| The request |
Rewrite every item below, changing "developed" to "processed" and keeping everything else the same.

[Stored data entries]
'''

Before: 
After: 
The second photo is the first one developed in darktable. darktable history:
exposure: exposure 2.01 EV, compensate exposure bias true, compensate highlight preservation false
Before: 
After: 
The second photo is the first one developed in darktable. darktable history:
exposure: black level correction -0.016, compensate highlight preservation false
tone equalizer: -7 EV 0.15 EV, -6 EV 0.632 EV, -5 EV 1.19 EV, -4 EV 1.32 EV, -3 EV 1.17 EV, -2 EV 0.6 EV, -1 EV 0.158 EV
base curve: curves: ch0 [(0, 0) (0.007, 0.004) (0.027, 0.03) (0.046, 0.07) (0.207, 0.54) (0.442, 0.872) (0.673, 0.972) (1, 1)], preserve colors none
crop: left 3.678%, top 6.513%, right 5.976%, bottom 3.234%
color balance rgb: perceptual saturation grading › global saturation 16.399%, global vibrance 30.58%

'''

| Result for this exercise |
Before: 
After: 
The second photo is the first one processed in darktable. darktable history:
exposure: exposure 2.01 EV, compensate exposure bias true, compensate highlight preservation false
Before: 
After: 
The second photo is the first one processed in darktable. darktable history:
exposure: black level correction -0.016, compensate highlight preservation false
tone equalizer: -7 EV 0.15 EV, -6 EV 0.632 EV, -5 EV 1.19 EV, -4 EV 1.32 EV, -3 EV 1.17 EV, -2 EV 0.6 EV, -1 EV 0.158 EV
base curve: curves: ch0 [(0, 0) (0.007, 0.004) (0.027, 0.03) (0.046, 0.07) (0.207, 0.54) (0.442, 0.872) (0.673, 0.972) (1, 1)], preserve colors none
crop: left 3.678%, top 6.513%, right 5.976%, bottom 3.234%
color balance rgb: perceptual saturation grading › global saturation 16.399%, global vibrance 30.58%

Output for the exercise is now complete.